Task statement: Copy the part of the Workbench Gravity setup page that opens with the words containing "Determining the resource" and closes with "session or deployment.", reproducing it word for word.

Text segment:
━━━

Preparing a Gravity environment for Workbench#

Determining the resource requirements for a Kubernetes cluster depends on a number of different factors, including what type of applications you are going to be running, the number of users that are active at once, and the workloads you will be managing within the cluster. Data Science & AI Workbench’s performance is tightly coupled with the health of your Kubernetes stack, so it is important to allocate enough resources to manage your users workloads. Generally speaking, your system should contain at least 1 CPU, 1GB of RAM, and 5GB of disk space for each project session or deployment.

To install Workbench successfully, your systems must meet or exceed the requirements listed below. Anaconda has created a pre-installation checklist to help prepare you for installation. The checklist verifies that your cluster has the necessary resources are reserved and is ready to install Workbench. Anaconda’s Implementation team will review the checklist with you prior to your installation.

You can initially install Workbench on up to five nodes. Once initial installation is complete, you can add or remove nodes as needed. Anaconda recommends having one master and one worker node per cluster. For more information, see Adding and removing nodes.

For historical information and details regarding Anaconda’s policies related to Gravity, see our Gravity update policy.

Hardware requirements#

Anaconda’s hardware recommendations ensure a reliable and performant Kubernetes cluster.

The following are minimum specifications for the master and worker nodes, as well as the entire cluster.

Master node

Minimum

CPU

16 cores

RAM

64GB

Disk space in /opt/anaconda

500GB

Disk space in /var/lib/gravity

300GB

Disk space in /tmp or $TMPDIR

50GB

Note

  • Disk space reserved for /var/lib/gravity is utilized as additional space to accommodate upgrades. Anaconda recommends having this available during installation.

  • The /var/lib/gravity volume must be mounted on local storage. Core components of Kubernetes run from this directory, some of which are extremely intolerant of disk latency. Therefore, Network-Attached Storage (NAS) and Storage Area Network (SAN) solutions are not supported for this volume.

  • Disk space reserved for /opt/anaconda is utilized for project and package storage (including mirrored packages).

  • Anaconda recommends that you set up the /opt/anaconda and /var/lib/gravity partitions using Logical Volume Management (LVM) to provide the flexibility needed to accommodate easier future expansion.

  • Currently /opt and /opt/anaconda must be an ext4 or xfs filesystem, and cannot be an NFS mountpoint. Subdirectories of /opt/anaconda may be mounted through NFS. For more information, see Mounting an external file share.

━━━

Data extract:
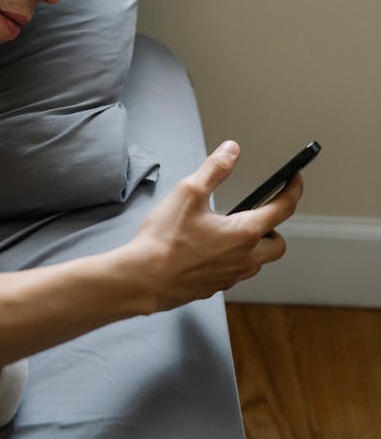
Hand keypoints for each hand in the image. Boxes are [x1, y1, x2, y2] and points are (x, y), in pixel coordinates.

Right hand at [124, 141, 301, 313]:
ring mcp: (230, 277)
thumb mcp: (189, 192)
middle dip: (273, 227)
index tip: (294, 179)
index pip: (283, 209)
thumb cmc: (165, 239)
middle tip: (256, 212)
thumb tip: (232, 150)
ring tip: (229, 229)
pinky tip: (209, 247)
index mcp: (245, 233)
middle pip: (277, 244)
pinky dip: (232, 258)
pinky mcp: (214, 287)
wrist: (143, 279)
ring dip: (253, 245)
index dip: (292, 190)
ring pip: (256, 261)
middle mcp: (244, 259)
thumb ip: (215, 169)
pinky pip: (235, 272)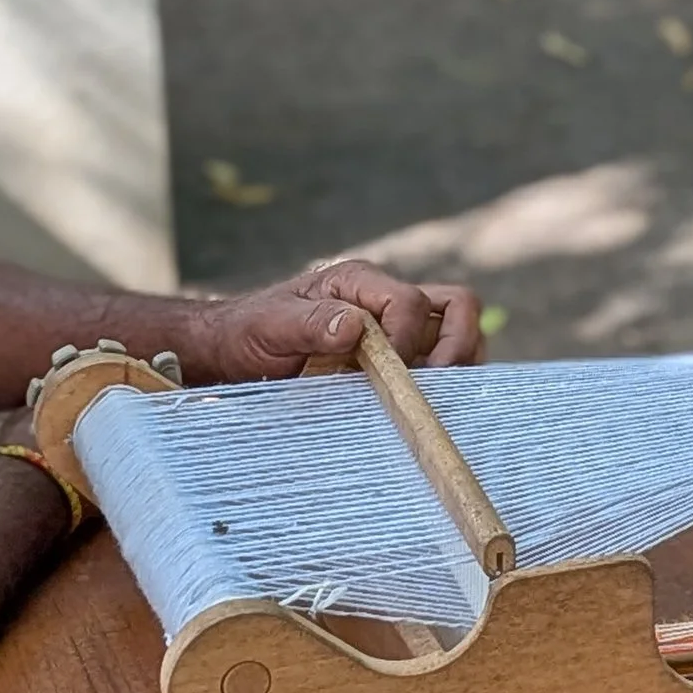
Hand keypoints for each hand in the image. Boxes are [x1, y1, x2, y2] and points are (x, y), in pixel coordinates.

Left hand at [186, 260, 483, 382]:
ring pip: (458, 334)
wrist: (233, 353)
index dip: (407, 340)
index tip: (389, 378)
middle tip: (434, 388)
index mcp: (359, 282)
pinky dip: (444, 385)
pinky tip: (421, 409)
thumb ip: (309, 323)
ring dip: (458, 366)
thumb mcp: (268, 326)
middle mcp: (386, 301)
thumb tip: (355, 326)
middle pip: (457, 307)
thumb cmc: (248, 333)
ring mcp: (397, 331)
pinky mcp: (398, 361)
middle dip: (458, 346)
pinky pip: (440, 365)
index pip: (410, 302)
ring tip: (433, 400)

━━━

Answer box:
Determining the resource requirements for a Kubernetes cluster depends on a number of different factors, including what type of applications you are going to be running, the number of users that are active at once, and the workloads you will be managing within the cluster. Data Science & AI Workbench’s performance is tightly coupled with the health of your Kubernetes stack, so it is important to allocate enough resources to manage your users workloads. Generally speaking, your system should contain at least 1 CPU, 1GB of RAM, and 5GB of disk space for each project session or deployment.